Last month, Beijing said it was "extremely concerned" by a report that Japan has resisted returning to the United States more than 300 kg (660 lb) of mostly weapons-grade plutonium.
Japan's Kyodo news agency said the United States had pressed Japan to give back the nuclear material, which could be used to make up to 50 nuclear bombs. Japan had balked, but finally given in to U.S. demands, Kyodo said.
The material was bought for research purposes during the 1960s and the two governments will likely reach an official agreement on its return at the Nuclear Security Summit in The Hague in March, an official at Japan's Education Ministry said.
Japan also has plutonium contained in spent nuclear fuel at civil reactor and reprocessing sites - totaling 159 metric tons (175 tons) at the end of 2012, according to Japanese data posted on the website of the International Atomic Energy Agency (IAEA).
Macmanus said "plutonium and the disposition of plutonium stocks" was a central element of what he called a very successful diplomatic and energy partnership with Japan.
"We are satisfied that Japan understands what the conditions are for the use and the maintenance of those stocks and we are not concerned," he said.
IAEA Director General Yukiya Amano earlier this week also said there was no reason for concern that plutonium held by Japan could be diverted for nuclear arms purposes.

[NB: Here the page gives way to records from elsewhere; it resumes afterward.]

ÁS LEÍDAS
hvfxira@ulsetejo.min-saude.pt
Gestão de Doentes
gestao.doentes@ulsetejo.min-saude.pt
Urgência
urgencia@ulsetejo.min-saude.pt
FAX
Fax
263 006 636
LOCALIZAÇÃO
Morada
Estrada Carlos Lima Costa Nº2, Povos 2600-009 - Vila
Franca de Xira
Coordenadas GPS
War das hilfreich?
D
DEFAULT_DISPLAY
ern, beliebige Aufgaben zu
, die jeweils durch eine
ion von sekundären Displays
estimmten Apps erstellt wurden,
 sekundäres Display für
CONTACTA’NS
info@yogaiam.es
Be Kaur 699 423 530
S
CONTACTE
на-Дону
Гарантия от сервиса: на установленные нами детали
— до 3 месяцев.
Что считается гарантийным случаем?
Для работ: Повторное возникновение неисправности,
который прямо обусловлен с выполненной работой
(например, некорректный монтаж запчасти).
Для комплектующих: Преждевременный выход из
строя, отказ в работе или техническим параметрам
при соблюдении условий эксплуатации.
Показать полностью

Tasked with preventing the spread of nuclear weapons, IAEA inspectors regularly check nuclear facilities around the world, including in Japan and other countries with nuclear power plants and other atomic sites.

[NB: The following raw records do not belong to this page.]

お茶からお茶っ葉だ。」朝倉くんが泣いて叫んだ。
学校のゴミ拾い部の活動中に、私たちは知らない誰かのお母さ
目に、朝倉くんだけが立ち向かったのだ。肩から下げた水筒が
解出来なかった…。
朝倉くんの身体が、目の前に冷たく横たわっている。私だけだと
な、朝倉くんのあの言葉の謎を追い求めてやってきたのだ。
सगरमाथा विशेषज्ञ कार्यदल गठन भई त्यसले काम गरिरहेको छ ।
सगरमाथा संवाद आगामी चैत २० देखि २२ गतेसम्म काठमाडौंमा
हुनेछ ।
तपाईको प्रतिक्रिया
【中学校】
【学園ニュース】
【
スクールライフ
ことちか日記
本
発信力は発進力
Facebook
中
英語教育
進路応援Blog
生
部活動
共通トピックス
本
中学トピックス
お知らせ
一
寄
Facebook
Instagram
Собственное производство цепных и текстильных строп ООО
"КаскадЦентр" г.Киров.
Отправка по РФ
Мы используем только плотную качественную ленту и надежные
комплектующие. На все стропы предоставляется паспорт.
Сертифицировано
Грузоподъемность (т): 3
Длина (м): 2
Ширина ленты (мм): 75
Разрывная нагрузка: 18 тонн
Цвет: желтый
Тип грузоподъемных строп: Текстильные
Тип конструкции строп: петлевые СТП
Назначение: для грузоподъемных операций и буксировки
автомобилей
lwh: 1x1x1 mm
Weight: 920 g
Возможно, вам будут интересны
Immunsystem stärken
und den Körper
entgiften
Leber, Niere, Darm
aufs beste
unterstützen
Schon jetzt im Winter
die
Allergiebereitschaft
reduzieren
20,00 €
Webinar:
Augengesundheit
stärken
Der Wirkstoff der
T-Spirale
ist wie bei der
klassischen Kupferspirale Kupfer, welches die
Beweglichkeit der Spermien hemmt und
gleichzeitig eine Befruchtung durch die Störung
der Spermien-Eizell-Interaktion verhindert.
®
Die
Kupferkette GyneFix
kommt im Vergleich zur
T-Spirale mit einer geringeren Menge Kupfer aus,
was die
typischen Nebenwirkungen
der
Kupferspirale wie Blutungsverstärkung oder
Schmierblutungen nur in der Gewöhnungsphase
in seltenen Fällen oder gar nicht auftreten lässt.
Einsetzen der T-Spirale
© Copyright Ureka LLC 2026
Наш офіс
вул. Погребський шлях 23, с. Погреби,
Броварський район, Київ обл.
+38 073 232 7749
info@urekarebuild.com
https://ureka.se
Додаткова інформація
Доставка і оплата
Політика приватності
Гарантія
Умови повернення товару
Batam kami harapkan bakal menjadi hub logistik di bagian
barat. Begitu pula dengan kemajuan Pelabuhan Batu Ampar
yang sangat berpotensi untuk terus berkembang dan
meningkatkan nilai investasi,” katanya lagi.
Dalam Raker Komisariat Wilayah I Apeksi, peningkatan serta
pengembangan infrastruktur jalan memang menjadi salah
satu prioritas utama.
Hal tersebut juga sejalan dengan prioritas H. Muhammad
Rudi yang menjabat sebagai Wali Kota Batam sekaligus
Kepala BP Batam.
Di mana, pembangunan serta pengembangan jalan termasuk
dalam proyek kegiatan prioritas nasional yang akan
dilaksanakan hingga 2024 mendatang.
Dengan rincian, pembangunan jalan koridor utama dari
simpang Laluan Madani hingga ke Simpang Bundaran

The U.N. agency's most high-profile case is Iran, where it regularly visits uranium enrichment sites and now also monitors the implementation of a breakthrough agreement late last year between Tehran and six world powers. However, unlike Japan and most other IAEA member states, Iran has not granted the U.N. watchdog wider inspection powers under the so-called Additional Protocol. Iran rejects Western accusations that it is seeking to develop the capability to make bombs.

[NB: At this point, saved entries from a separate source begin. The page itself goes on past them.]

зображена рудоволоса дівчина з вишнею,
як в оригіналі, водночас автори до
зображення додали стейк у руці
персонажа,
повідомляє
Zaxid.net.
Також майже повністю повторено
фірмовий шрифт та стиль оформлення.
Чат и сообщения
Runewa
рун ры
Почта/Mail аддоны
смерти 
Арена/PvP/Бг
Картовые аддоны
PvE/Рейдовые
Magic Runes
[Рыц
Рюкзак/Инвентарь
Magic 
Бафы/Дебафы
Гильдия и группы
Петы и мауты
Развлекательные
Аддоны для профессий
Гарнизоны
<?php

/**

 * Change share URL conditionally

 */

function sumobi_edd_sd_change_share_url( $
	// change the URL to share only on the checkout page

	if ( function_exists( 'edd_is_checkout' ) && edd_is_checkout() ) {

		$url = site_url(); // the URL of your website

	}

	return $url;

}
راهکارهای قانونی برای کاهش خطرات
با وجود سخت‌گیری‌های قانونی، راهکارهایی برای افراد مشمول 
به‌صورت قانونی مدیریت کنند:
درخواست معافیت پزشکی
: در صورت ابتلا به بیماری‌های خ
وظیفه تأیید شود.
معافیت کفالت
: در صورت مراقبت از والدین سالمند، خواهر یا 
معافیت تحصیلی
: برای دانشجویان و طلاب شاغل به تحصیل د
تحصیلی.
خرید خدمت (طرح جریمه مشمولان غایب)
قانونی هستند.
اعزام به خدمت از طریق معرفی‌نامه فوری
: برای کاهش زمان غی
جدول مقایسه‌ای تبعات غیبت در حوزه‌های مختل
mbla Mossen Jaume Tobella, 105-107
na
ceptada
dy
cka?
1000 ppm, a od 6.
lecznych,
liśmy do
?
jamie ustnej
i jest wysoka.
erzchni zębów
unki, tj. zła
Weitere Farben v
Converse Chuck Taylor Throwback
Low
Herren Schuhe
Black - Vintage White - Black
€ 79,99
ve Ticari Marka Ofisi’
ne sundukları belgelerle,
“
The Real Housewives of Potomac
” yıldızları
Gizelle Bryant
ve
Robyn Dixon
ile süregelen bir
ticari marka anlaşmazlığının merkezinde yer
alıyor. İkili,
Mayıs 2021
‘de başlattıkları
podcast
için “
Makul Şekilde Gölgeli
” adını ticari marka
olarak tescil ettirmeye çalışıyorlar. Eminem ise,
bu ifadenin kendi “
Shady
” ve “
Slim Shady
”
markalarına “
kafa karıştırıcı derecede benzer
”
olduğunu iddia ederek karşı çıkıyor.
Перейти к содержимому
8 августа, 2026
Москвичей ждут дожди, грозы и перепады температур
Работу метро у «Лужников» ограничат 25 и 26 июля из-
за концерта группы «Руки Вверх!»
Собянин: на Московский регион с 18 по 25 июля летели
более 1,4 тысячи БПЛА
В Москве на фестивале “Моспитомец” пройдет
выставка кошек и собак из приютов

China is involved in a bitter territorial dispute with Japan. It denies Japanese accusations that it is a threat to peace and in turn has accused Japan of trying to rearm and failing to learn the lessons of its brutal behavior during World War Two, when Japanese forces occupied China.
Unlike China, Japan, the world's only target of atomic bombs, in the final stages of World War Two, does not have nuclear weapons, and it is the government's stance that it will not seek to obtain them. Deteriorating relations between Beijing and Tokyo have been fuelled by a dispute over a chain of uninhabited islands in the East China Sea.